About this exercise: From the data, list every line starting with the one containing "430 使用国家频道发言,需要多少三国币?       随等级增加而变化" and going on through the one containing "448 要想成为大话王,你需要在哪里大量发言?        国家频道" as a numbered list, leaving out blank lines.

(Source text of formatted documents)
══════

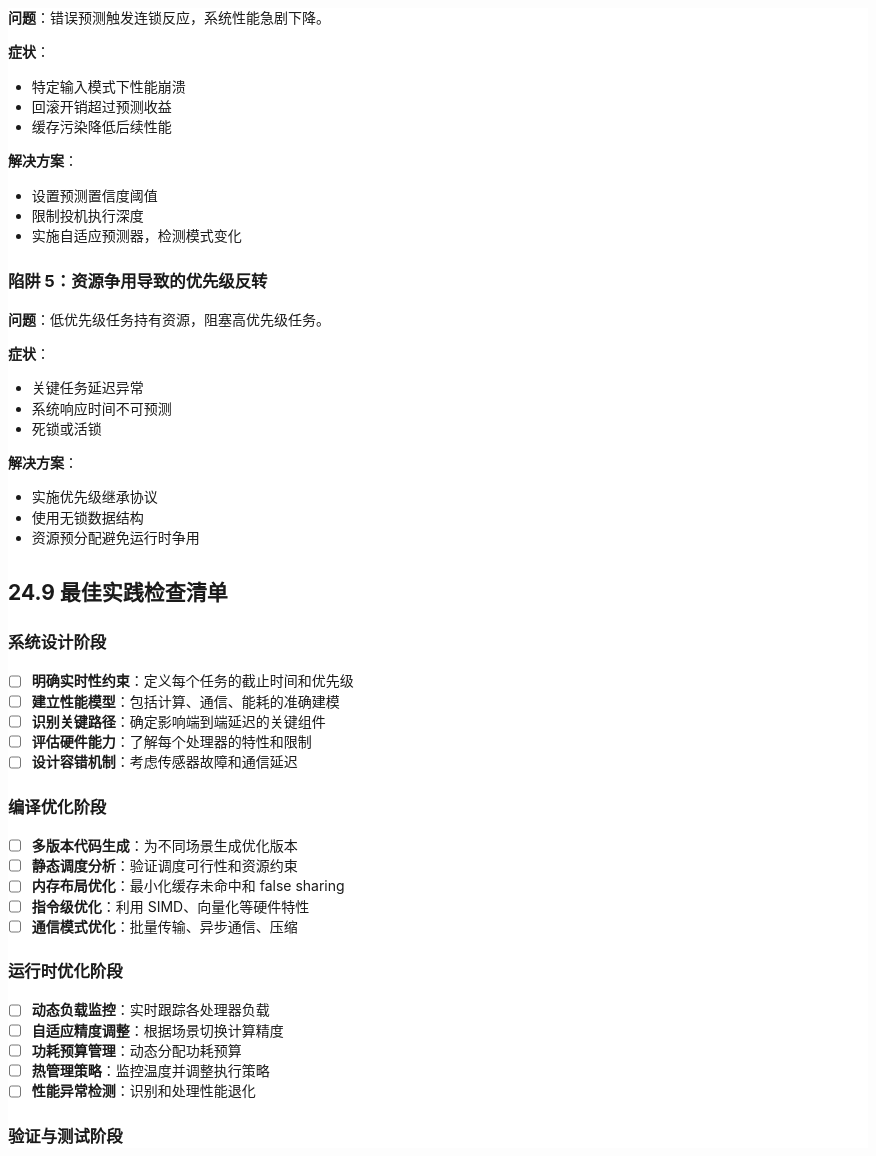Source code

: **问题**：错误预测触发连锁反应，系统性能急剧下降。

**症状**：
- 特定输入模式下性能崩溃
- 回滚开销超过预测收益
- 缓存污染降低后续性能

**解决方案**：
- 设置预测置信度阈值
- 限制投机执行深度
- 实施自适应预测器，检测模式变化

### 陷阱 5：资源争用导致的优先级反转

**问题**：低优先级任务持有资源，阻塞高优先级任务。

**症状**：
- 关键任务延迟异常
- 系统响应时间不可预测
- 死锁或活锁

**解决方案**：
- 实施优先级继承协议
- 使用无锁数据结构
- 资源预分配避免运行时争用

## 24.9 最佳实践检查清单

### 系统设计阶段

- [ ] **明确实时性约束**：定义每个任务的截止时间和优先级
- [ ] **建立性能模型**：包括计算、通信、能耗的准确建模
- [ ] **识别关键路径**：确定影响端到端延迟的关键组件
- [ ] **评估硬件能力**：了解每个处理器的特性和限制
- [ ] **设计容错机制**：考虑传感器故障和通信延迟

### 编译优化阶段

- [ ] **多版本代码生成**：为不同场景生成优化版本
- [ ] **静态调度分析**：验证调度可行性和资源约束
- [ ] **内存布局优化**：最小化缓存未命中和 false sharing
- [ ] **指令级优化**：利用 SIMD、向量化等硬件特性
- [ ] **通信模式优化**：批量传输、异步通信、压缩

### 运行时优化阶段

- [ ] **动态负载监控**：实时跟踪各处理器负载
- [ ] **自适应精度调整**：根据场景切换计算精度
- [ ] **功耗预算管理**：动态分配功耗预算
- [ ] **热管理策略**：监控温度并调整执行策略
- [ ] **性能异常检测**：识别和处理性能退化

### 验证与测试阶段
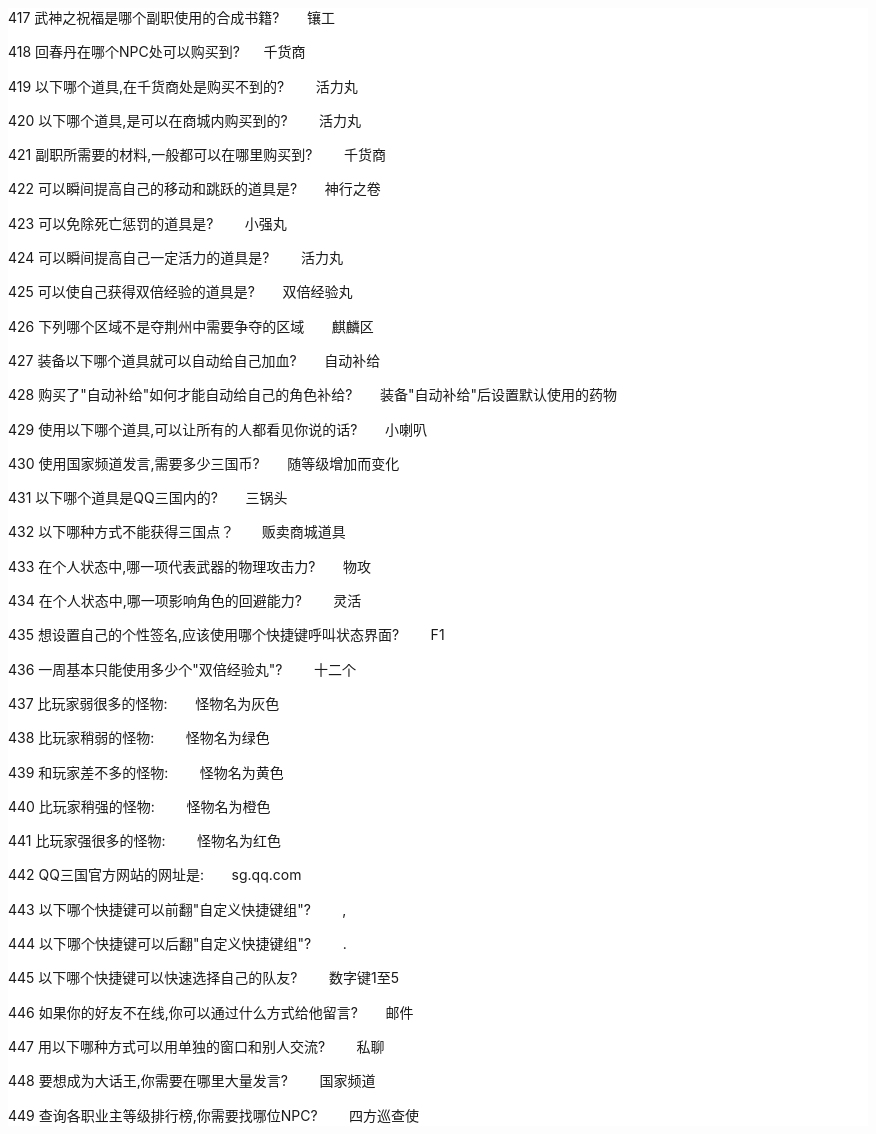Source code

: 417 武神之祝福是哪个副职使用的合成书籍?       镶工

418 回春丹在哪个NPC处可以购买到?      千货商

419 以下哪个道具,在千货商处是购买不到的?        活力丸 

420 以下哪个道具,是可以在商城内购买到的?        活力丸 

421 副职所需要的材料,一般都可以在哪里购买到?        千货商 

422 可以瞬间提高自己的移动和跳跃的道具是?       神行之卷  

423 可以免除死亡惩罚的道具是?        小强丸 

424 可以瞬间提高自己一定活力的道具是?        活力丸

425 可以使自己获得双倍经验的道具是?       双倍经验丸

426 下列哪个区域不是夺荆州中需要争夺的区域       麒麟区

427 装备以下哪个道具就可以自动给自己加血?       自动补给  

428 购买了"自动补给"如何才能自动给自己的角色补给?       装备"自动补给"后设置默认使用的药物

429 使用以下哪个道具,可以让所有的人都看见你说的话?       小喇叭

430 使用国家频道发言,需要多少三国币?       随等级增加而变化

431 以下哪个道具是QQ三国内的?       三锅头

432 以下哪种方式不能获得三国点？       贩卖商城道具

433 在个人状态中,哪一项代表武器的物理攻击力?       物攻

434 在个人状态中,哪一项影响角色的回避能力?        灵活  

435 想设置自己的个性签名,应该使用哪个快捷键呼叫状态界面?        F1 

436 一周基本只能使用多少个"双倍经验丸"?        十二个  

437 比玩家弱很多的怪物:       怪物名为灰色

438 比玩家稍弱的怪物:        怪物名为绿色  

439 和玩家差不多的怪物:        怪物名为黄色  

440 比玩家稍强的怪物:        怪物名为橙色 

441 比玩家强很多的怪物:        怪物名为红色 

442 QQ三国官方网站的网址是:       sg.qq.com

443 以下哪个快捷键可以前翻"自定义快捷键组"?        , 

444 以下哪个快捷键可以后翻"自定义快捷键组"?        .  

445 以下哪个快捷键可以快速选择自己的队友?        数字键1至5  

446 如果你的好友不在线,你可以通过什么方式给他留言?       邮件

447 用以下哪种方式可以用单独的窗口和别人交流?        私聊  

448 要想成为大话王,你需要在哪里大量发言?        国家频道 

449 查询各职业主等级排行榜,你需要找哪位NPC?        四方巡查使  
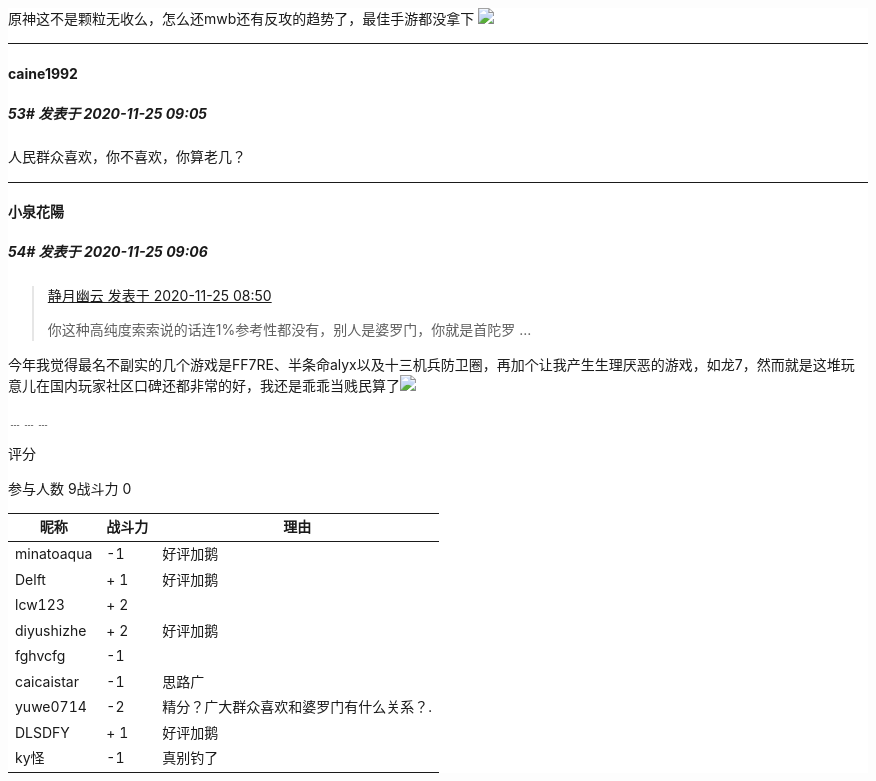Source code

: 原神这不是颗粒无收么，怎么还mwb还有反攻的趋势了，最佳手游都没拿下</blockquote>
<img src="https://static.saraba1st.com/image/smiley/face2017/067.png" referrerpolicy="no-referrer">







*****

####  caine1992  
##### 53#       发表于 2020-11-25 09:05




人民群众喜欢，你不喜欢，你算老几？







*****

####  小泉花陽  
##### 54#       发表于 2020-11-25 09:06



<blockquote><a href="httphttps://bbs.saraba1st.com/2b/forum.php?mod=redirect&amp;goto=findpost&amp;pid=49510404&amp;ptid=1974151" target="_blank">静月幽云 发表于 2020-11-25 08:50</a>

你这种高纯度索索说的话连1%参考性都没有，别人是婆罗门，你就是首陀罗 ...</blockquote>
今年我觉得最名不副实的几个游戏是FF7RE、半条命alyx以及十三机兵防卫圈，再加个让我产生生理厌恶的游戏，如龙7，然而就是这堆玩意儿在国内玩家社区口碑还都非常的好，我还是乖乖当贱民算了<img src="https://static.saraba1st.com/image/smiley/face2017/220.png" referrerpolicy="no-referrer">



﹍﹍﹍

评分





 参与人数 9战斗力 0

|昵称|战斗力|理由|
|----|---|---|
| minatoaqua|-1|好评加鹅|
| Delft| + 1|好评加鹅|
| lcw123| + 2||
| diyushizhe| + 2|好评加鹅|
| fghvcfg|-1||
| caicaistar|-1|思路广|
| yuwe0714|-2|精分？广大群众喜欢和婆罗门有什么关系？.|
| DLSDFY| + 1|好评加鹅|
| ky怪|-1|真别钓了|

══════

Output of the exercise:
1. 430 使用国家频道发言,需要多少三国币?       随等级增加而变化
2. 431 以下哪个道具是QQ三国内的?       三锅头
3. 432 以下哪种方式不能获得三国点？       贩卖商城道具
4. 433 在个人状态中,哪一项代表武器的物理攻击力?       物攻
5. 434 在个人状态中,哪一项影响角色的回避能力?        灵活  
6. 435 想设置自己的个性签名,应该使用哪个快捷键呼叫状态界面?        F1 
7. 436 一周基本只能使用多少个"双倍经验丸"?        十二个  
8. 437 比玩家弱很多的怪物:       怪物名为灰色
9. 438 比玩家稍弱的怪物:        怪物名为绿色  
10. 439 和玩家差不多的怪物:        怪物名为黄色  
11. 440 比玩家稍强的怪物:        怪物名为橙色 
12. 441 比玩家强很多的怪物:        怪物名为红色 
13. 442 QQ三国官方网站的网址是:       sg.qq.com
14. 443 以下哪个快捷键可以前翻"自定义快捷键组"?        , 
15. 444 以下哪个快捷键可以后翻"自定义快捷键组"?        .  
16. 445 以下哪个快捷键可以快速选择自己的队友?        数字键1至5  
17. 446 如果你的好友不在线,你可以通过什么方式给他留言?       邮件
18. 447 用以下哪种方式可以用单独的窗口和别人交流?        私聊  
19. 448 要想成为大话王,你需要在哪里大量发言?        国家频道 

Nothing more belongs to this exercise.